As the network edge expands to accommodate the increasing number of mobile devices, desktop computers, TVs, streaming sticks, game consoles, and Internet of Things (IoT) devices, looking back to the past can offer valuable insights.
There is a general consensus that desktop computers and displays are commonly linked to a private or public network, as well as the internet, in what is known as a client/server arrangement.
The client computer (PC) uses programmes stored locally, and only communicates with remote servers (such as other computers, mainframes, and storage networks) when it needs more information or computational power.
The concept of edge computing is analogous; since the data centre of a service provider is far away, processing power and storage must be positioned at the network edge, close to devices like smart TVs. Furthermore, requests and responses travelling between the network edge and data centre take a significant amount of time in cyberspace.
To address this issue, enterprises are relocating their data centres, servers, and applications closer to the network perimeter. This move enables users who are far away to conveniently access the services and data provided by the company.
Compared to client/server architectures, edge computing demands a greater number of components and computing power. The process begins with a device sending a request to an edge gateway device, typically a router with limited request-processing abilities.
The gateway can either meet the request on its own (like downloading a media file to a mobile device) or transfer it to a server with sophisticated processing capabilities (often located in the cloud or a data centre) that employs Artificial Intelligence.
The Extent of Applicability of 5G
Currently, there are 5G cellular networks that offer high-speed and low latency, albeit not the ultra-fast mmWave 5G networks that have been extensively discussed. These networks operate in low to mid-frequency ranges and offer download and upload speeds along with latency similar to those of a top-tier residential service. With these networks operational, the expansion of the network is expected to happen at a faster pace.
The merger of 5G-enabled Edge Computing, Artificial Intelligence (AI), and the Internet of Things (IoT) will transform essential services, such as telemedicine, by granting people with a 5G connection instantaneous access to life-saving medical services. Also, this merger is anticipated to bring about a considerable improvement in customer satisfaction, as app downloads and weather app radar updates will occur almost immediately.

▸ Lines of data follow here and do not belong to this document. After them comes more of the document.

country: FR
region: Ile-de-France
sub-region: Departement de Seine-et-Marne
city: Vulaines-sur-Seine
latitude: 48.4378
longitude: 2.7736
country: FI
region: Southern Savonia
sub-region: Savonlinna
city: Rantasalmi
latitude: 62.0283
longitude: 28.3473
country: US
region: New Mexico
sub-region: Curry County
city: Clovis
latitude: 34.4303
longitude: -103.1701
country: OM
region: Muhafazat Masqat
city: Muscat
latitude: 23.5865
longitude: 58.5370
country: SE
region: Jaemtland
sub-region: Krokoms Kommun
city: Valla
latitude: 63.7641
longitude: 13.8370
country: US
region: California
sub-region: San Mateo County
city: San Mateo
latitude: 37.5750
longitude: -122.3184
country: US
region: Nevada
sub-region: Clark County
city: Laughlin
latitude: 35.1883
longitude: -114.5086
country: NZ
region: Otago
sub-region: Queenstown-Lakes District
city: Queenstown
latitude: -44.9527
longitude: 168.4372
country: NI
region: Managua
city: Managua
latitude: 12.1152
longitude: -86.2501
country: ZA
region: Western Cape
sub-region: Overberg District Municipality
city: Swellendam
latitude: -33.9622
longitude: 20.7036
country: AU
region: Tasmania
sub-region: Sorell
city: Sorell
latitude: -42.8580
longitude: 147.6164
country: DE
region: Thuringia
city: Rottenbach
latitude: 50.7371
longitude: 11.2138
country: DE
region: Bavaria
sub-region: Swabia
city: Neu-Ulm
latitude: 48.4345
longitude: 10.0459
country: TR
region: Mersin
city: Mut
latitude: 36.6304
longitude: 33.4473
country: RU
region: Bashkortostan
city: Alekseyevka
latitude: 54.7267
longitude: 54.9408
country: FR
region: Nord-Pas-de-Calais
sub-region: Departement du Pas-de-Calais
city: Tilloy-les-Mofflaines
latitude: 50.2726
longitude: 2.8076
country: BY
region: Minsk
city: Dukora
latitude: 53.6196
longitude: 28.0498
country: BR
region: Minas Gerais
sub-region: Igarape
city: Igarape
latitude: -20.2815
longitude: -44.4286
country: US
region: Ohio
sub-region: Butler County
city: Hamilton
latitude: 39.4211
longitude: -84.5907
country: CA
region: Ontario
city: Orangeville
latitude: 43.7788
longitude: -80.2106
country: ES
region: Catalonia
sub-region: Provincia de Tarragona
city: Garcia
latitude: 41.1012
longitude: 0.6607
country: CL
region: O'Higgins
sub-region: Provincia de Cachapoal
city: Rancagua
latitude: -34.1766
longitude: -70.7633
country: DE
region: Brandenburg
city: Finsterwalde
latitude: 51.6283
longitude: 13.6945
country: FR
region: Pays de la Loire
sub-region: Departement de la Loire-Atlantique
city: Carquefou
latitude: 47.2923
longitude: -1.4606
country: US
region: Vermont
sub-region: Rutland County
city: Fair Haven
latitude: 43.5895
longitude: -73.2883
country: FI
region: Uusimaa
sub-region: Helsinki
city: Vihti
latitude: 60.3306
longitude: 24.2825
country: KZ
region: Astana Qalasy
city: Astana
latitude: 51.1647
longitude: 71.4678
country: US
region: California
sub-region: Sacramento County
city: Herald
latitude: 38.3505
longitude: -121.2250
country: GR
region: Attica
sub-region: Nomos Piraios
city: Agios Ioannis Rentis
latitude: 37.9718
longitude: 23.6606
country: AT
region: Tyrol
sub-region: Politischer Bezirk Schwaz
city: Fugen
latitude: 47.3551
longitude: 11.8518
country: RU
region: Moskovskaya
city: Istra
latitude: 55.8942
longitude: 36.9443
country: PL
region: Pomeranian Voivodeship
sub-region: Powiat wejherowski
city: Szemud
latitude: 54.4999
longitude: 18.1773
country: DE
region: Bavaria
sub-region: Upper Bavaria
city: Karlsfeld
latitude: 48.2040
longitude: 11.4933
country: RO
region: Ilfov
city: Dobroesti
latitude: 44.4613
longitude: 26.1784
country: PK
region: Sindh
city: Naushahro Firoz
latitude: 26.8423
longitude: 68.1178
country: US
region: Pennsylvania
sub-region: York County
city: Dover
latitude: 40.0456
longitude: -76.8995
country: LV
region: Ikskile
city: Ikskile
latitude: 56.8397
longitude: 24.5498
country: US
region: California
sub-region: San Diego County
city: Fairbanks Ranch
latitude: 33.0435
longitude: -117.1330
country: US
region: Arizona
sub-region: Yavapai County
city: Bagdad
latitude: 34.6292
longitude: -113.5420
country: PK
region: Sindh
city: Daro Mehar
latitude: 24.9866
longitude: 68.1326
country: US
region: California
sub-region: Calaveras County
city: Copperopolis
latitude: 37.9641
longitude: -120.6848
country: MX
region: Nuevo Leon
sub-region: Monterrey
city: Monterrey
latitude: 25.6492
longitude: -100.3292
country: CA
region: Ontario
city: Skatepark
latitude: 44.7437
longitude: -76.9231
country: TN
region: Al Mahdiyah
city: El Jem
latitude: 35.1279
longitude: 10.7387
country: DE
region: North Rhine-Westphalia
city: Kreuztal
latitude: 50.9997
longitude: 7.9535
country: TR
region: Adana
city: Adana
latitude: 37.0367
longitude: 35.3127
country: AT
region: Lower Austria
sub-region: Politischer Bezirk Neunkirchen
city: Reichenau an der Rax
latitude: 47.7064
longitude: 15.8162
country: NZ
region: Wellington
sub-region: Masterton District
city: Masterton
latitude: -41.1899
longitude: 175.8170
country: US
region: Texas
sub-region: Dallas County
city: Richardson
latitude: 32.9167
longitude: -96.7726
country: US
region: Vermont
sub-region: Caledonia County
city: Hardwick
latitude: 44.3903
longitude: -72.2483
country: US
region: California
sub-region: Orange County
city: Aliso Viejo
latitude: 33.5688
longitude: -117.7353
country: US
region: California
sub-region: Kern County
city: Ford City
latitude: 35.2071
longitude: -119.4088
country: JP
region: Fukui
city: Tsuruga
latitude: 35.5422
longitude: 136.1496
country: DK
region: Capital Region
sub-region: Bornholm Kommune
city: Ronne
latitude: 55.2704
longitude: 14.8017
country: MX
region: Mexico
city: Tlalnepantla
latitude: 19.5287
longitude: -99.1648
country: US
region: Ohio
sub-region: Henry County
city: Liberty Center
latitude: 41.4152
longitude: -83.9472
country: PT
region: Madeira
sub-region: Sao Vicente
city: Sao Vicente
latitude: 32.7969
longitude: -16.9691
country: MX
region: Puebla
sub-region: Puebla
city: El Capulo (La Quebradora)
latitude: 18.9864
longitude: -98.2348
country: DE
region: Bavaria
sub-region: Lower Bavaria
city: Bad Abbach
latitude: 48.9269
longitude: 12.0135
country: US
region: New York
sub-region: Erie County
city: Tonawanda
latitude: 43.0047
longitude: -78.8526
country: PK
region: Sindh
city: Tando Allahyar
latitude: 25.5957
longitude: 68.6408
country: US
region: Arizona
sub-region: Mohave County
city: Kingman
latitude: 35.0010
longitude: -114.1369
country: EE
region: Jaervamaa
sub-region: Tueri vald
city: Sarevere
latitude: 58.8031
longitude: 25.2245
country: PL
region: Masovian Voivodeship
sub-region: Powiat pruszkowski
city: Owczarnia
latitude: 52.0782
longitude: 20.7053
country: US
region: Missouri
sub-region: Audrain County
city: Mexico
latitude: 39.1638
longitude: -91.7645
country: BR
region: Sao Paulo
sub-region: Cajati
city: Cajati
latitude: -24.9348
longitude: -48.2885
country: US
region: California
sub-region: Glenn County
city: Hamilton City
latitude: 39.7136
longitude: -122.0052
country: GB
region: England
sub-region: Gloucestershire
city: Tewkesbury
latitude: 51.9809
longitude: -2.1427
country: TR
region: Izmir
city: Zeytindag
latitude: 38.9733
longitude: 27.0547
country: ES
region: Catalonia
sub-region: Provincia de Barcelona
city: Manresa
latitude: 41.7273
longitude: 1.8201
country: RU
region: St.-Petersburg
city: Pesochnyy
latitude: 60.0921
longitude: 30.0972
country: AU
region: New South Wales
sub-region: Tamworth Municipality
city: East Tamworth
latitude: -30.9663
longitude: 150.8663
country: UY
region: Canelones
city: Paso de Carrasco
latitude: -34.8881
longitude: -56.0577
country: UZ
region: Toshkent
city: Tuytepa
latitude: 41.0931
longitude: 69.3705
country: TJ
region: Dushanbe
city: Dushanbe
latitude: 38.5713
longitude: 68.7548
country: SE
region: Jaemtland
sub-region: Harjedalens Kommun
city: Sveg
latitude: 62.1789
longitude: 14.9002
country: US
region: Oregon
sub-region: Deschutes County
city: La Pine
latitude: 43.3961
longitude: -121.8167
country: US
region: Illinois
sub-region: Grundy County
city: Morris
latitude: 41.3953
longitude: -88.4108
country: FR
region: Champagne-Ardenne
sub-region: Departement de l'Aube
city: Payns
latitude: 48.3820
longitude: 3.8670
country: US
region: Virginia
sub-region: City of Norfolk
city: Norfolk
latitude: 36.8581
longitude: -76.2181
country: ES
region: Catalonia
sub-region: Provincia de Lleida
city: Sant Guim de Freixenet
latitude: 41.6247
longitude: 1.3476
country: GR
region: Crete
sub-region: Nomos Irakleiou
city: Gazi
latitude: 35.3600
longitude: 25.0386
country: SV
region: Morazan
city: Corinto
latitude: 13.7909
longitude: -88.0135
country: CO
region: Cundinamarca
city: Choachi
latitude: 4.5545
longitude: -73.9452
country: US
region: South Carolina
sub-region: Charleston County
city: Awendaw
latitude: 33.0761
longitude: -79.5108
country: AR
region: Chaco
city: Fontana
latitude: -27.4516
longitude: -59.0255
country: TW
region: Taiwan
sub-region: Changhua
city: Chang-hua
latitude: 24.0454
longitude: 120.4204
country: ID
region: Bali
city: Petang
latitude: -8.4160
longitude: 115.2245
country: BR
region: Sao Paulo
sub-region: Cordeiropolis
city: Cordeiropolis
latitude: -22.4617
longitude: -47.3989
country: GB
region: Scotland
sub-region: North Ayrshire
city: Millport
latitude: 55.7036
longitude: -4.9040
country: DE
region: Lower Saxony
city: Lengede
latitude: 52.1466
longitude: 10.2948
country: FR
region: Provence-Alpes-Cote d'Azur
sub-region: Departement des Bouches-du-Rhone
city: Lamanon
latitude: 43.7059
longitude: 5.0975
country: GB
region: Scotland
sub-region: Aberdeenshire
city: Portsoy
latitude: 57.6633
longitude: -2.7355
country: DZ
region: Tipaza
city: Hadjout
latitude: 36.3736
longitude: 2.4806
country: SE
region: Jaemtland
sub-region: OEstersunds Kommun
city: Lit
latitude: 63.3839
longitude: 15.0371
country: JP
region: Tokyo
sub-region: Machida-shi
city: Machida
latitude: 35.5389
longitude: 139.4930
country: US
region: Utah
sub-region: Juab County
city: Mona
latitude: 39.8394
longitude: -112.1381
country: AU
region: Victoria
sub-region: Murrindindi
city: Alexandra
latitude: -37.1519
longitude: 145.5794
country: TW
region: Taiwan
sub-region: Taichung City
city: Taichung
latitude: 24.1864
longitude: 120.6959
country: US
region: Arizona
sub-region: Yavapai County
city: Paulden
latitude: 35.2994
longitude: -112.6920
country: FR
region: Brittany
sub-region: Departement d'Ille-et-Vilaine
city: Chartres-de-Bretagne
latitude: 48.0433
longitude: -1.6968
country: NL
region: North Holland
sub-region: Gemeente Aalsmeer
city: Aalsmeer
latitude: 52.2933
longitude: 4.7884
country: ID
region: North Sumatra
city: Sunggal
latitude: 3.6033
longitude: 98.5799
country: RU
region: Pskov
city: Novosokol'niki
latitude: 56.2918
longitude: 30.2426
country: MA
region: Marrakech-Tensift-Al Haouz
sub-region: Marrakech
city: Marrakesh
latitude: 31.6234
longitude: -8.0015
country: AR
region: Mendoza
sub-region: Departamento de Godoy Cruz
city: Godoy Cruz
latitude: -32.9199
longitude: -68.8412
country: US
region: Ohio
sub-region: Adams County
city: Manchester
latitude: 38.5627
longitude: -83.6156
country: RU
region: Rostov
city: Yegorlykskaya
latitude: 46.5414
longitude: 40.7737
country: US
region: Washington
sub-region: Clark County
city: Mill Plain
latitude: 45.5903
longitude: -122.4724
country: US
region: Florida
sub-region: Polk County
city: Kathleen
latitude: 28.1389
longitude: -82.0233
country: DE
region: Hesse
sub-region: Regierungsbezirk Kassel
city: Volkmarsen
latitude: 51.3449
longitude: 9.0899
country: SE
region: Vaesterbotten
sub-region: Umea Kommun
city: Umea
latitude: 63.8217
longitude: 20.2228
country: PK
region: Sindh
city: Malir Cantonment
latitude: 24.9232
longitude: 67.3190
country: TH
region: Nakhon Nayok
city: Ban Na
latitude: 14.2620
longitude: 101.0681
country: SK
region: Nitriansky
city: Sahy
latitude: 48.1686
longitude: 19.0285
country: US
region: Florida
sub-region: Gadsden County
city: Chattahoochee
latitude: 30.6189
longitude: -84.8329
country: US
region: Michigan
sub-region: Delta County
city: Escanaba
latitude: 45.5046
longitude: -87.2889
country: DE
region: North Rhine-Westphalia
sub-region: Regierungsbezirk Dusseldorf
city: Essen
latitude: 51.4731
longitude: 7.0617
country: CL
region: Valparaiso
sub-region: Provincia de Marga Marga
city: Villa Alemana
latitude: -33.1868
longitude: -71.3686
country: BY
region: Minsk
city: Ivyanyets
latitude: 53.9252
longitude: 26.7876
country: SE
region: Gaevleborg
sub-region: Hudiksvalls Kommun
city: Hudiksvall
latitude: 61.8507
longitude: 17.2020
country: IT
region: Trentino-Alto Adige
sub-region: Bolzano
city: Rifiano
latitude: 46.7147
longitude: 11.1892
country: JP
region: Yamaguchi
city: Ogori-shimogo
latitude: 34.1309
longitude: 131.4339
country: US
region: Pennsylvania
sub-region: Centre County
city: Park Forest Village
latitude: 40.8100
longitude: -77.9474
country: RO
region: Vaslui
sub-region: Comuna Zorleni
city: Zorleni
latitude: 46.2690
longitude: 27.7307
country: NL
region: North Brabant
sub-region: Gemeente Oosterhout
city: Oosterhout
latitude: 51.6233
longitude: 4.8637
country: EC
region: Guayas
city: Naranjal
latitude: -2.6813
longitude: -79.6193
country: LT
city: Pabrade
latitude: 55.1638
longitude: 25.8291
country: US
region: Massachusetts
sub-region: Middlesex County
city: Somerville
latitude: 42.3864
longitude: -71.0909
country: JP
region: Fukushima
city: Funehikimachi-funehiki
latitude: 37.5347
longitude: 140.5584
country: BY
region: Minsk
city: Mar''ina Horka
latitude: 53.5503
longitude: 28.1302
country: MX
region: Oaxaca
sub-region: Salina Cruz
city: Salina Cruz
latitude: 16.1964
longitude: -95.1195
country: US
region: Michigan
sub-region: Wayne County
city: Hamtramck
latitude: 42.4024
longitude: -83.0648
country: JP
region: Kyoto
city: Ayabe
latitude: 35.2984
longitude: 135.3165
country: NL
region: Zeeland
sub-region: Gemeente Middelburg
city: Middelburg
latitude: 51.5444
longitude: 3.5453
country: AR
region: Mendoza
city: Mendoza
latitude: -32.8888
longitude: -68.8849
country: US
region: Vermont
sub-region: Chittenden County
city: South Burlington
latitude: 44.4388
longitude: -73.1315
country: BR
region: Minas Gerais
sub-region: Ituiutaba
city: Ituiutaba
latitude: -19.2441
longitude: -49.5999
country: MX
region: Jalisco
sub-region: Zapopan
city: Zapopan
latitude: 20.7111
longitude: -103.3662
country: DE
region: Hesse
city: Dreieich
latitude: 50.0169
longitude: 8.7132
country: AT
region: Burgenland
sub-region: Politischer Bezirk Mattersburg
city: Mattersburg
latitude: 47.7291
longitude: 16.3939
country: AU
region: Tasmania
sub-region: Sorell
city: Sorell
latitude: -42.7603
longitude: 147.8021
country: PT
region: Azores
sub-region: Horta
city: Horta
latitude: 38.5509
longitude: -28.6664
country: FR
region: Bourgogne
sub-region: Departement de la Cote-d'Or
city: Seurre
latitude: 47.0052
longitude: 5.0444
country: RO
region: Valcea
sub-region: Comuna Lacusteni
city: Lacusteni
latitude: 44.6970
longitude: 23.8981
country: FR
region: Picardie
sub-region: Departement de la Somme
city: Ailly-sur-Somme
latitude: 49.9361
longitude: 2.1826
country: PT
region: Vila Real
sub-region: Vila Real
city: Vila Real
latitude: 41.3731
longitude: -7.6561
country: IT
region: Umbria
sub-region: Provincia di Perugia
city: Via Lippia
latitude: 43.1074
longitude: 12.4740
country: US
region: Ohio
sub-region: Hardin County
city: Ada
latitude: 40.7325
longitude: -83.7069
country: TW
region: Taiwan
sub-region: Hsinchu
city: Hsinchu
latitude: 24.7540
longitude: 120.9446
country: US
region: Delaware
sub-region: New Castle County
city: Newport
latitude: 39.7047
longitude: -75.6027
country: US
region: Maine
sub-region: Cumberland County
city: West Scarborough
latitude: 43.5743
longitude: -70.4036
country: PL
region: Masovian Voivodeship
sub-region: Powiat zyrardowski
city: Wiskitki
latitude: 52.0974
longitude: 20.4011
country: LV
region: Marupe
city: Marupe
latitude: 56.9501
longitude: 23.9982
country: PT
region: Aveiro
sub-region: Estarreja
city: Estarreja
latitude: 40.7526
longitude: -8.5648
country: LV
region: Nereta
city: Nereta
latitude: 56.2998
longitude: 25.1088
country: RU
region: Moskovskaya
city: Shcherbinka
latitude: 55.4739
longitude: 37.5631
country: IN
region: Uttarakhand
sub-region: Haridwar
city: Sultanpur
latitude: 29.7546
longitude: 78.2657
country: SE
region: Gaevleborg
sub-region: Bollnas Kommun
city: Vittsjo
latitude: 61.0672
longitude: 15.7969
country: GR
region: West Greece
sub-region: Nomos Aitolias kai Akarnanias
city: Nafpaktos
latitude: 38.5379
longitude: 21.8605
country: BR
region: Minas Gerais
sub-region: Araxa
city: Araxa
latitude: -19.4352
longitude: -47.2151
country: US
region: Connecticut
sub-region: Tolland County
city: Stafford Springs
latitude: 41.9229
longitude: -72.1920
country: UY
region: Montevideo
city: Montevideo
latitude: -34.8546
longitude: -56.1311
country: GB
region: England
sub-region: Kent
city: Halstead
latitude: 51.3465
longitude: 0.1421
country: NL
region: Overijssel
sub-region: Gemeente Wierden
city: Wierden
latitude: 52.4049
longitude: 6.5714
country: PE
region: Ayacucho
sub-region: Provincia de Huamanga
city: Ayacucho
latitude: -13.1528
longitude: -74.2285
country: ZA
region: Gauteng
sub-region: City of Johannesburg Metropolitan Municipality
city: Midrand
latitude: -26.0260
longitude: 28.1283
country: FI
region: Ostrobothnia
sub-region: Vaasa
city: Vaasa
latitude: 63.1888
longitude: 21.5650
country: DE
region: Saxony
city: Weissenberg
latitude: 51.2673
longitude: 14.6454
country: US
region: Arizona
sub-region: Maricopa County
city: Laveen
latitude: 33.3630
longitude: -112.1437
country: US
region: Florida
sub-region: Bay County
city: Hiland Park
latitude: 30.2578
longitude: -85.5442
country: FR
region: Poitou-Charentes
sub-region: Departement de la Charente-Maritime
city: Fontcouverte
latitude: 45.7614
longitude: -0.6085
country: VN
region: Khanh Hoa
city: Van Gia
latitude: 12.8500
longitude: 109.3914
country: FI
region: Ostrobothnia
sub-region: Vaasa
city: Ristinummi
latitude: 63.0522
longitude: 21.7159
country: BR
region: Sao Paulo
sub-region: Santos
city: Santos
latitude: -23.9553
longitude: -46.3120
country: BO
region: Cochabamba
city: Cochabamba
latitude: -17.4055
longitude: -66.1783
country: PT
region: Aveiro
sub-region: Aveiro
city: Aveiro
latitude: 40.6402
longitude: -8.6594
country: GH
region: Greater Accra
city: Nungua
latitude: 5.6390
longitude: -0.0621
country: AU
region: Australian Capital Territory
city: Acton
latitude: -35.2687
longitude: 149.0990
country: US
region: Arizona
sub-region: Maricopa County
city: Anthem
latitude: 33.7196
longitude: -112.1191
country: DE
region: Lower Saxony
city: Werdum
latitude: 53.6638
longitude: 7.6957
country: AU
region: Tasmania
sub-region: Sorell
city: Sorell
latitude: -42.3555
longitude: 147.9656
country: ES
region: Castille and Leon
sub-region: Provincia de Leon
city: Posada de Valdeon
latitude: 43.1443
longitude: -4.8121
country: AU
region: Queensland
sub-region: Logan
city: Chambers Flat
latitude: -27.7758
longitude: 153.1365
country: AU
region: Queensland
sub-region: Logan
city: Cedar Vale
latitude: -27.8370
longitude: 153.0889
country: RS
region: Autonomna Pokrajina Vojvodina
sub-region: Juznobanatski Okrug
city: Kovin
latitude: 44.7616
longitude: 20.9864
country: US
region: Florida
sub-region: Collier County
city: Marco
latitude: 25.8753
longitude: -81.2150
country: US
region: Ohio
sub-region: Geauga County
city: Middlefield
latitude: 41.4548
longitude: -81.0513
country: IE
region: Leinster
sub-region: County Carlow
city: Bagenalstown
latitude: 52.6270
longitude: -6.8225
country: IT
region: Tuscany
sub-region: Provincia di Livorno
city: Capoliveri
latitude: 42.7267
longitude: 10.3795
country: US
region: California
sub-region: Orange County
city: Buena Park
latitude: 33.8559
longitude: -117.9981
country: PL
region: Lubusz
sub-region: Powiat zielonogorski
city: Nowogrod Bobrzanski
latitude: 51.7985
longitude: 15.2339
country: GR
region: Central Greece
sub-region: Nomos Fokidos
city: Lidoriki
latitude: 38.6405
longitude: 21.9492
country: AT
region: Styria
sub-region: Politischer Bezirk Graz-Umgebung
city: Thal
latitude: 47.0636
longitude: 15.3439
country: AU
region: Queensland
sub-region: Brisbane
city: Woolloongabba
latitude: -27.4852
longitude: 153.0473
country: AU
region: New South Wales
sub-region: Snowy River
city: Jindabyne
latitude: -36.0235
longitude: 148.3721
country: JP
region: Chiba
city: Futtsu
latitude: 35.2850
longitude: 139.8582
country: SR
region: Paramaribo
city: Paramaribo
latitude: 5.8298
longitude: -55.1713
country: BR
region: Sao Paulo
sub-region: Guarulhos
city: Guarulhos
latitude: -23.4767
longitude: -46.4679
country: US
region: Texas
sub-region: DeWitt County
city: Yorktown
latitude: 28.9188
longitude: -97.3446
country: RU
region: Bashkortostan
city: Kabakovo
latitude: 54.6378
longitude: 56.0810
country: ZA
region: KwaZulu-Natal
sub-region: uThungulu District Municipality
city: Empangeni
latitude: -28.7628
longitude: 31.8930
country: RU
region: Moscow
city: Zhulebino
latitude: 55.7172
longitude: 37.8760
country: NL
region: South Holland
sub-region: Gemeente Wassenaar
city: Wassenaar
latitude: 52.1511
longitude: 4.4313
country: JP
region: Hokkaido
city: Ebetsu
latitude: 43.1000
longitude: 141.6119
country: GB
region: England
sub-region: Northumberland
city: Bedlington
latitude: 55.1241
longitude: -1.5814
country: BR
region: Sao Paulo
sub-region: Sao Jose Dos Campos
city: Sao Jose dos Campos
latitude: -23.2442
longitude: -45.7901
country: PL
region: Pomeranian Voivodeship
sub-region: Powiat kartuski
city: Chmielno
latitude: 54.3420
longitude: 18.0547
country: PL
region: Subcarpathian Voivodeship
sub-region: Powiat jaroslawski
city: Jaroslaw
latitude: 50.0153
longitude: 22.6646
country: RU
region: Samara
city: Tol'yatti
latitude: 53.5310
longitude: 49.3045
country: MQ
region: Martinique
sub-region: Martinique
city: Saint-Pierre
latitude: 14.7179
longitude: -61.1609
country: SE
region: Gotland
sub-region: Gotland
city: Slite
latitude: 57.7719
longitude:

Edge computing provides a range of opportunities for improving the in-store retail experience, such as providing real-time coupons to consumers while they browse. Additionally, 5G connectivity will be advantageous for gamers, enabling them to carry their preferred games with them, thanks to content delivery networks and IoT devices like smartphone-connected virtual reality headsets.
The implementation of 5G technology has the capacity to transform several sectors, such as manufacturing, logistics, transportation, asset management, business, and healthcare. This new high-speed networking capability will have significant and widespread effects.
The advent of 5G technology has the potential to transform asset monitoring. Tracking consumer item pallets, shipping containers, mining equipment, and intensive care heart monitors, among other things, will become significantly more straightforward. Currently, handheld scanners and barcodes, QR codes, and/or radio frequency ID tags do a lot of the tracking work. However, these methods can be tedious, imprecise, and time-consuming.
Automating and optimizing tracking can be achieved through the assistance of 5G and the Internet of Things. This technology brings a plethora of advantages to hospitals, governments, and corporations, including the ability to save thousands of man-hours and millions of dollars. Furthermore, it enables the real-time monitoring of the current situation of objects, such as whether they have been damaged or tampered with, and provides information about their history, temperature, and other factors. The only restriction on the data that can be collected is the range and diversity of sensors and the user’s imagination.
Businesses are seeking to harness the potential of 5G networks in the manufacturing industry. Through the incorporation of IoT and 5G, machines in factories will be capable of communicating with each other and human operators, issuing notifications of possible malfunctions, and recommending modifications to optimize performance based on shifting conditions and needs.
Digital twins, electronic duplicates of physical machines powered by Artificial Intelligence, can be utilized to boost performance from a distance, decrease the probability of accidents, and reduce the number of faulty products.
Initiatives are being taken to connect ambulances directly to emergency room physicians. By transforming the ambulance into an edge device, physicians can track the patient’s vital signs and receive live video footage from the scene. Upon the patient’s arrival at the emergency room, physicians can work in conjunction with the paramedics to offer the best feasible treatment.
The potential of 5G, the edge, and the Internet of Things is already making a tangible difference, with their impacts already being experienced in many aspects of our lives. Whether it’s playing video games with virtual reality goggles in a park, predicting machine failure, or enhancing healthcare on the way to the hospital, 5G is making its mark. We should anticipate further advancements in this field soon.